The Monday was a whole different kettle of fish. It lashed with rain and it was, anyway, a Monday, so all the kids were back at school and grown-ups back at work, so we had a big fat zero visitors before lunch and only 6 all day. They got luxury treatment, of course, but we were able to 'lay off' three of our staff mid afternoon to let them get home prior to the rush hour. We watched old barge videos and kipped in the hammock. At one stage, Cambria Trust Patron, David Suchet (yes - he of the Poirot role) phoned the barge. It turns out he has a flat at St Kat's, overlooking our berth so we all rushed out onto the deck to wave at him up at his window. We could hear his wife in the background telling him not to be so silly!

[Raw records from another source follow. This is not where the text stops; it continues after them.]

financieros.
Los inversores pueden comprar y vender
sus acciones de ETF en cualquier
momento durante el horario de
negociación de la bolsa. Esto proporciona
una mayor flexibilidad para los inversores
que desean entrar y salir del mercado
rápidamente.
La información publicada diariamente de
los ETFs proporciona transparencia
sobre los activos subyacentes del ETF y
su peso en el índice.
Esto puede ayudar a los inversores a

Then it was Tuesday and I was done, with my flight home from Gatwick to Knock leaving at 12:50. I helped with the breakfast washing up, stripped my bunk and packed. I bade them all farewell (they are there till next Sunday, 15th) and trundled my wheelie-case back along the pontoons to Tower Hill underground. No sooner was my back turned, apparently than rock legend Rod Stewart and wife Penny Lancaster showed up and had a look round, as well as nicely allowing 'us' to photograph them on board etc for our own Facebook stuff.

But now it's all over, and we have come to the end of this year's planned visits out, or in and we are on the comfortable chill-out into autumn. It's been a blast.